_Consigne_
Relevez, dans leur ordre d'apparition, toutes les fractions et tous les rapports chiffrés que contient le passage sur Mercure, en précisant pour chacun ce à quoi il se rapporte.

_Passage_
Pour un hypothétique habitant de Mercure la situation serait encore plus complexe: en effet après une rotation de la planète sur elle-même (jour sidéral), les 2/3 de l'orbite ont été parcourus et le Soleil parâit avoir parcouru dans le ciel seulement 1/3 de sa révolution apparente. Un jour solaire, soit le temps qui s'écoule entre deux midis, dure 2 ans sur Mercure , ou 3 jours sidéraux!
Mais pourquoi cette planète a-t- elle cette étrange relation entre rotation et révolution? Il faut chercher la réponse dans l'effet des marées solaires sur un corps non sphérique parcourant une orbite sensiblement elliptique.
Si l'orbite avait été quasi circulaire, Mercure se serait arrêtée à un rapport 1:1 entre période de rotation et période de révolution. Mais les marées solaires sont plus intenses quand la planète est au périhélie, ce qui, associé à sa forme légèrement allongée, a provoqué une "torsion" tendant à accélérer la vitesse de rotation du corps céleste.

_Données fournies_
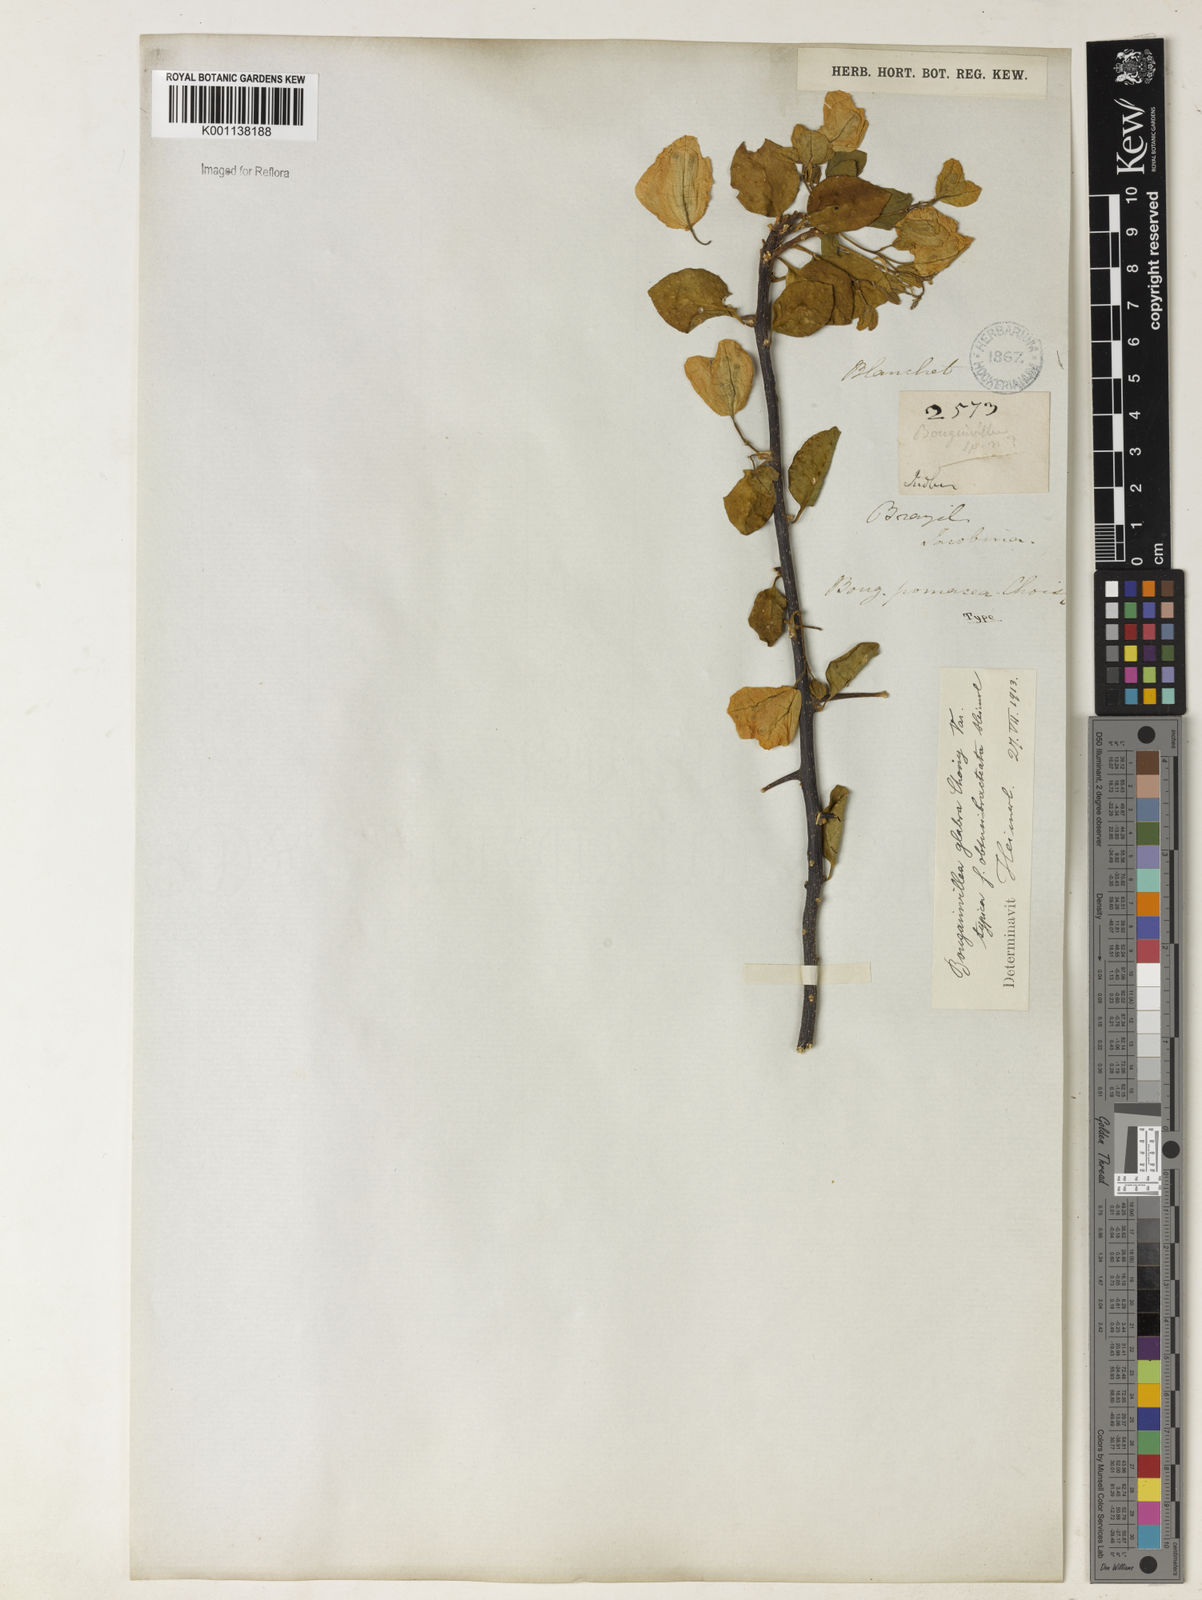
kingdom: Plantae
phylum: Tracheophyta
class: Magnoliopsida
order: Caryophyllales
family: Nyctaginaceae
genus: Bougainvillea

_Résultat_
- 2/3 : la part de l'orbite parcourue après une rotation de la planète sur elle-même (jour sidéral)
- 1/3 : la part de sa révolution apparente que le Soleil paraît avoir parcourue dans le ciel pendant ce même temps
- 1:1 : le rapport entre période de rotation et période de révolution auquel Mercure se serait arrêtée si l'orbite avait été quasi circulaire